EDGE Grant Opens to All Singapore Companies — Not Just SMEs
PSG and EDG were restricted to SMEs. Singapore's EDGE grant removes this cap, opening enterprise development funding to all locally registered businesses for the first time.
Nick Tung
@nick_tung_ · 6 min read
Published:
For most of the past decade, Singapore's enterprise grants — PSG, EDG, and MRA — were restricted to SMEs. The definition was specific: fewer than 200 employees and annual revenue below S$100 million. If your company sat above either threshold, you were out.
Budget 2026 changed this. The EDGE grant — the unified scheme that replaces PSG, EDG, and MRA from the second half of 2026 — removes the SME restriction entirely. All Singapore-registered businesses are eligible, regardless of size.
This is a structural change, and it matters more than most commentary on EDGE has acknowledged.
Who this change actually affects
Let me be direct about which companies this opens the door for, because the categories are different and each has different implications.
Mid-size companies (200–500 employees) are the most immediately impacted group. These companies have been excluded from PSG and EDG — the two most-used enterprise grants — for years. They often have the internal complexity and project scope that makes grant funding most valuable, but they have been categorically ineligible. EDGE gives them access for the first time.
Companies approaching the SME threshold have historically faced a perverse disincentive: growth beyond 200 employees meant losing access to enterprise grant funding. Some business owners have told me privately that this has influenced their hiring decisions at the margin. EDGE removes this disincentive. You can grow without worrying about crossing a grant eligibility line.
Singapore subsidiaries of regional or global companies that are incorporated in Singapore and operating locally may be eligible under EDGE where they were previously excluded under the SME restriction. This depends on how the scheme ultimately defines the eligible entity — whether it is assessed on the Singapore entity's headcount and revenue alone, or on the consolidated group. This is a question worth clarifying with Enterprise Singapore or a PMC-certified consultant before applying.

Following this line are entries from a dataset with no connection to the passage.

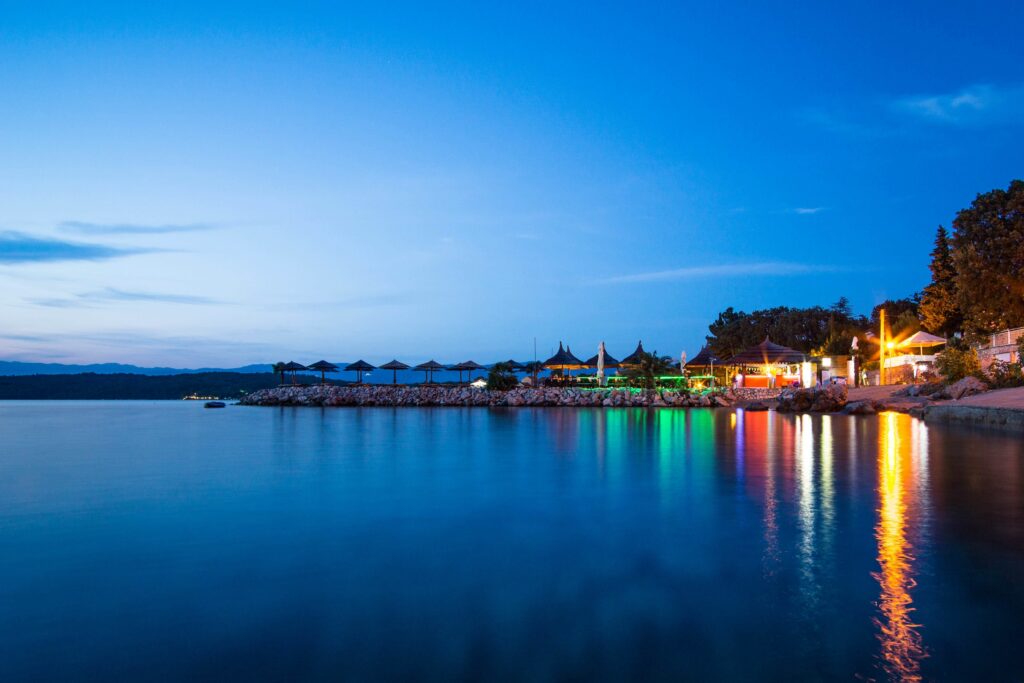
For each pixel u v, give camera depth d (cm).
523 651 484
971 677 441
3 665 469
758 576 652
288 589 627
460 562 711
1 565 714
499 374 6500
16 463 1653
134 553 759
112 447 2111
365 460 1688
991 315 4184
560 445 2062
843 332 7344
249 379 15588
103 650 495
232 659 477
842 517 920
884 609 558
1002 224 4094
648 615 551
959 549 744
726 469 1442
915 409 3603
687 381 6400
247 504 1057
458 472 1434
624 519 920
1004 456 1627
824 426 2806
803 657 470
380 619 549
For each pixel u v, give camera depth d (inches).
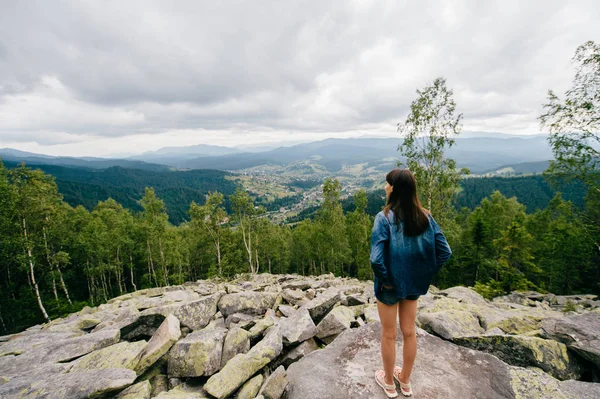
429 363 167.8
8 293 1187.3
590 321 254.4
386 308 127.2
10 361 259.4
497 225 1795.0
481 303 523.2
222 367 250.4
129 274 2277.3
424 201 1050.1
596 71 642.8
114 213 2032.5
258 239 1925.4
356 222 1866.4
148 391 210.4
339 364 169.5
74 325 398.9
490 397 140.2
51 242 1312.7
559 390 144.5
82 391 193.9
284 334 275.9
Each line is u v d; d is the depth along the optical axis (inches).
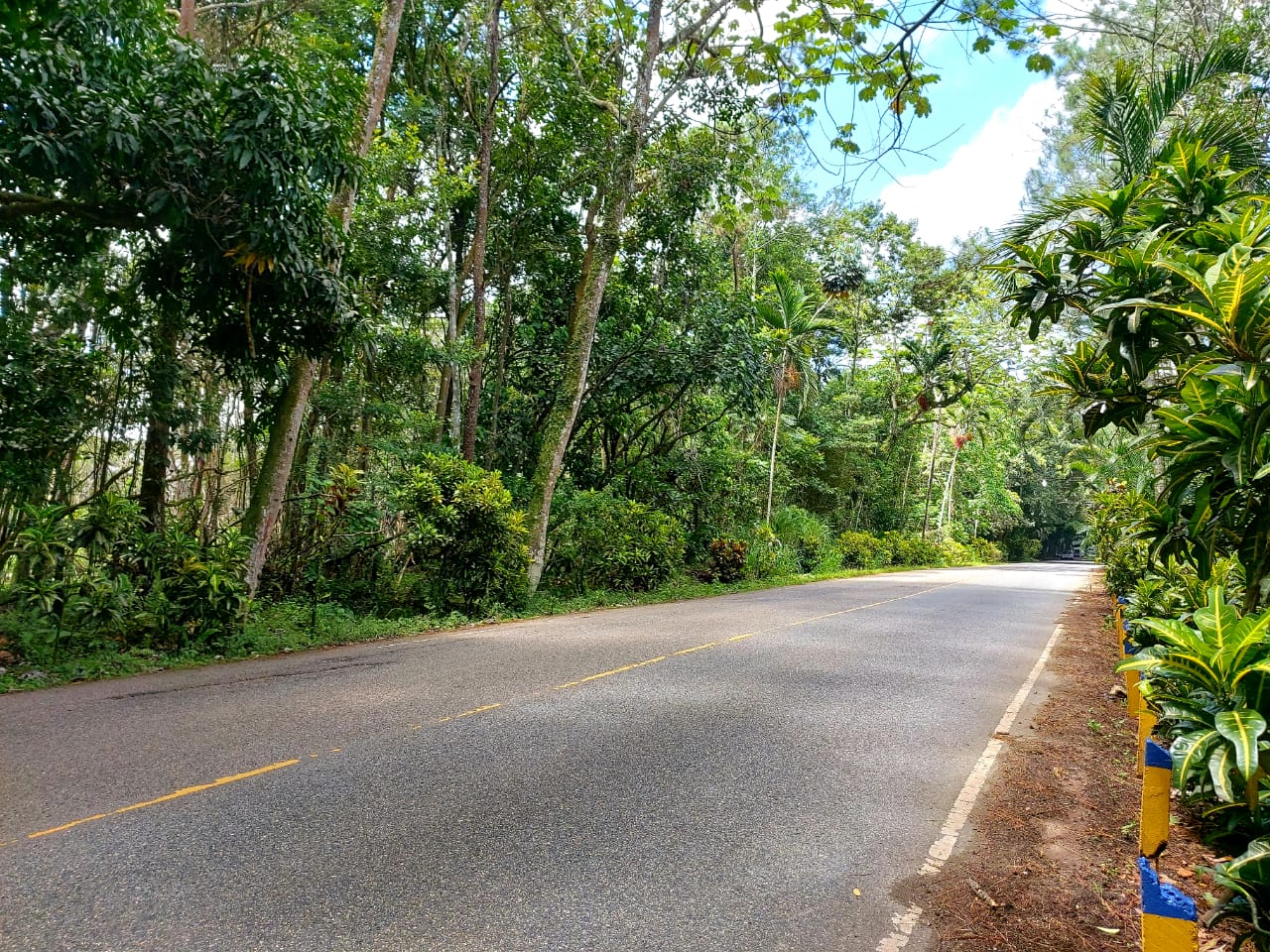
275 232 274.4
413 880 114.8
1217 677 93.6
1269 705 89.2
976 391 1226.6
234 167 260.1
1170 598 251.6
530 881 116.3
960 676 286.5
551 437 514.6
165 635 285.7
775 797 155.9
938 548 1284.4
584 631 373.1
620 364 630.5
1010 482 1951.3
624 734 194.2
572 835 133.3
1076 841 141.9
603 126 583.5
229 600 291.9
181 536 293.3
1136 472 663.8
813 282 1168.2
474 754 174.2
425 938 99.2
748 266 1063.6
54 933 96.6
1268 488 109.1
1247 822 94.7
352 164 308.0
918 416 1262.3
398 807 142.2
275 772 158.7
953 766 182.1
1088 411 137.6
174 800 141.8
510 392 689.0
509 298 644.7
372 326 431.8
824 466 1183.6
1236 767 83.7
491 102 534.6
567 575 553.6
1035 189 668.1
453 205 590.9
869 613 477.7
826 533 1003.3
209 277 300.7
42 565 264.4
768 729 204.4
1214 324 99.0
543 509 506.9
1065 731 217.2
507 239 632.4
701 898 113.6
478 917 105.1
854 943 103.7
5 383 341.1
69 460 425.4
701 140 584.4
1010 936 107.6
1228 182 139.8
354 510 393.7
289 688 234.2
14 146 239.1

Larger Singapore enterprises entering AI transformation who have previously relied on internal budgets alone. EDGE offers a S$100,000 annual grant that, while modest relative to a large enterprise's overall transformation spend, can be meaningful for scoping specific high-ROI initiatives.
What the S$100,000 cap means at scale
For SMEs, S$100,000 is a significant proportion of a transformation project's total cost. For a company with 500 employees and a multi-million-dollar AI transformation budget, S$100,000 is a smaller share of the total — but the maths still work.
Consider a project with S$400,000 in grant-eligible costs. At a 50% subsidy rate (indicative, based on current EDG/PSG rates), the grant covers S$100,000 of the S$200,000 maximum eligible grant value. The remaining S$100,000 in grant value is real money — equivalent to hiring a senior analyst for a year, or funding a significant additional deployment.
For non-SME companies with large transformation agendas, the more important calculus is: which specific projects or phases are worth structuring as grant-eligible activities, and how to sequence them to maximise the S$100,000 annual cap over multiple grant years.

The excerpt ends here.